Honestly, I can’t imagine what went wrong here.
Wednesday, April 22, 2015
In short: Wyrmwood: Road of the Dead (2014)
Some rather unglamorous parts of Australia – and possibly the rest of the world – are hit by mysterious meteors that turn most of the population into loud zombies of variable speed with a mean disposition. Some of the laws of physics are hit too, but that’s something the film’s protagonists will learn only later.
After having had to kill his wife and little daughter, Mechanic Barry (Jay Gallagher) makes his way through the zombie-plagued outback in an attempt to reach his sister Brooke (Bianca Bradey). Unbeknownst to him, Brooke is in more trouble than just the mere zombie apocalypse, for she has fallen into the hands of a crazy military scientist (Berynn Schwerdt) and his goons who are saving the world via weird experiments. Or something.
I didn’t think I’d ever say this, but I’ve gotten a bit tired of zombie apocalypses now. Mostly, I think, because all too many of the films – and don’t even get me started on the books - in the sub-genre we got these last few years have been beholden to genre standards and clichés to a tiresome degree where the best you can hope for as far as imagination goes are increasingly gory and silly ways to dispatch zombies.
Kiah Roache-Turner’s Wyrmwood turns out to be a rather pleasant surprise because it actually shows a lot of imagination, and mixes the genre mainstays with actual ideas of its own. And those ideas are far more than just the instant cult movie thing of zombies as fuel source (though that’s pretty fun too) but a lot of other details about how its zombies work, the surprising, clever and silly ways the rules of zombies are different here. The film presents its ideas with verve and energy, and even knows how and when to wink at its audience while still treating other parts of its zombie apocalypse with a straight face.
Which, pleasantly, at once makes the film’s jokes funnier and its more dramatic scenes more effective.
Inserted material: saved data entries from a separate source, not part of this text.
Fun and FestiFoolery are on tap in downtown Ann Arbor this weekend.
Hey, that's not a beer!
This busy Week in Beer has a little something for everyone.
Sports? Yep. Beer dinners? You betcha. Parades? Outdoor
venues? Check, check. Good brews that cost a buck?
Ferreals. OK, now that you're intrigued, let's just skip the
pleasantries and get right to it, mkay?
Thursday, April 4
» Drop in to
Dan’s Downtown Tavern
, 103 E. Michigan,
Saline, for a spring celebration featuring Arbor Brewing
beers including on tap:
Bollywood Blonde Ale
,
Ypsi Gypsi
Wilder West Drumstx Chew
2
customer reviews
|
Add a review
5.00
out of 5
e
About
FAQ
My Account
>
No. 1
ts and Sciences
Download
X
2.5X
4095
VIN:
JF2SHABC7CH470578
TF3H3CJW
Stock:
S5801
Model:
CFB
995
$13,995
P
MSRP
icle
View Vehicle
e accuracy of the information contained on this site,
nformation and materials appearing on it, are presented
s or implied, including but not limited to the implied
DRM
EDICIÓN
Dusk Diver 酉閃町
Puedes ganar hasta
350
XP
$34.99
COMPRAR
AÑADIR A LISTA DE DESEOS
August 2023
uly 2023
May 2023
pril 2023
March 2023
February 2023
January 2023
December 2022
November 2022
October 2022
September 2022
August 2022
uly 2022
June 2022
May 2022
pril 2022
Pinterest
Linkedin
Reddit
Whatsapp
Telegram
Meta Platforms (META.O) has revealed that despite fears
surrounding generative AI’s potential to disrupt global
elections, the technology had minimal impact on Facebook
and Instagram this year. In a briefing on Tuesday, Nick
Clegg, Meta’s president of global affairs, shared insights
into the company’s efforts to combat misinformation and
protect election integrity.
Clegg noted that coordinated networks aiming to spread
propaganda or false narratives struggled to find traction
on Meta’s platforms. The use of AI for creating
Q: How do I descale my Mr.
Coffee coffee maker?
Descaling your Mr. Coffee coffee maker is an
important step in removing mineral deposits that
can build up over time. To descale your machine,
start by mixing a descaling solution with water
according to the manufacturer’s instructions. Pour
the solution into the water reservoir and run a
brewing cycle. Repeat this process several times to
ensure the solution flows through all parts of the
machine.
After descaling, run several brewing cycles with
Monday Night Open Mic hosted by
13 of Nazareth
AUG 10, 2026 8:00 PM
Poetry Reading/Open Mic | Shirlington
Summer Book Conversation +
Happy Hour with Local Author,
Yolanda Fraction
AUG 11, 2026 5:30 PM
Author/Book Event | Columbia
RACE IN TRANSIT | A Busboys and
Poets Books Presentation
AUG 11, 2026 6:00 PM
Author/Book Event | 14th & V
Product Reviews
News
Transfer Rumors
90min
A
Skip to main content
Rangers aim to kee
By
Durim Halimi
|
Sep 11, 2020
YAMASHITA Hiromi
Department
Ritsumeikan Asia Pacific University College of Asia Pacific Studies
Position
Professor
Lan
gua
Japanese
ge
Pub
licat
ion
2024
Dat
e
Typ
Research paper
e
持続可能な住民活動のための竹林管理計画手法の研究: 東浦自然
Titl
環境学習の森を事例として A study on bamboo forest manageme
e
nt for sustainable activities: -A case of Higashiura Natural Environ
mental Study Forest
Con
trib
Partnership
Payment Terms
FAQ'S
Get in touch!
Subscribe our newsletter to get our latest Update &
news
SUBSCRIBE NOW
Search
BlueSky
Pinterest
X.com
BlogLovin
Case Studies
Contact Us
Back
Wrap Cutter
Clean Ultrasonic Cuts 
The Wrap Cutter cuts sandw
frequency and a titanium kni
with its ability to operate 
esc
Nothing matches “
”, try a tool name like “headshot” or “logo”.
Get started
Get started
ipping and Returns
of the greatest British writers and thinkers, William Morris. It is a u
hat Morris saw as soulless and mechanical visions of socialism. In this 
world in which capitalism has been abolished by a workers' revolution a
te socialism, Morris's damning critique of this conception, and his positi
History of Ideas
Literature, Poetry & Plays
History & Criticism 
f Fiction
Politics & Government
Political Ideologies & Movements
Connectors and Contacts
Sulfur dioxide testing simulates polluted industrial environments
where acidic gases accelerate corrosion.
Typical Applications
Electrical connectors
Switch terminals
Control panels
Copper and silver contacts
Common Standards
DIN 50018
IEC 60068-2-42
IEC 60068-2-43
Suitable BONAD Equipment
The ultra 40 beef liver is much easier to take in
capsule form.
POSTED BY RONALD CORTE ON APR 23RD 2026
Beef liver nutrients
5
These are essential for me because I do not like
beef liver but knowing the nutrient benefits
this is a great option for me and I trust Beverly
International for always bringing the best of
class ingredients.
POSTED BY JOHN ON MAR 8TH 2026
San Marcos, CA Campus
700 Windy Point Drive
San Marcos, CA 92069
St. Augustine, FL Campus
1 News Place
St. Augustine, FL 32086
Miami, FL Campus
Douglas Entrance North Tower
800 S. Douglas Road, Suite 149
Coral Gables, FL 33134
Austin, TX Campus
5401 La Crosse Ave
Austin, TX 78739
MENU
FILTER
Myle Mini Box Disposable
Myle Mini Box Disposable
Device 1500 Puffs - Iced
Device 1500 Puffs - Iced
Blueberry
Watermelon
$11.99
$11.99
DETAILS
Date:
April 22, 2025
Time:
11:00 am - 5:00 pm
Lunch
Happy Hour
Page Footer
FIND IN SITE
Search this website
All this you get presented in a low budget movie style that permanently works around is limitations, making a virtue of its relatively small cast and number of locations without ever feeling too small instead of concentrated. There’s not just never a boring moment but for most of the film, you don’t necessarily know what exactly will happen next; even when Wyrmwood uses old sub-genre mainstays, it puts in enough variations and personality of its own they feel fresh again,
Obviously, I had a lot of fun with the film, and while there’s perhaps not much subtext and substance beyond being imaginative in it, when it comes to a playful and clever approach to making an action-based low budget zombie movie, this is pretty much the film I want.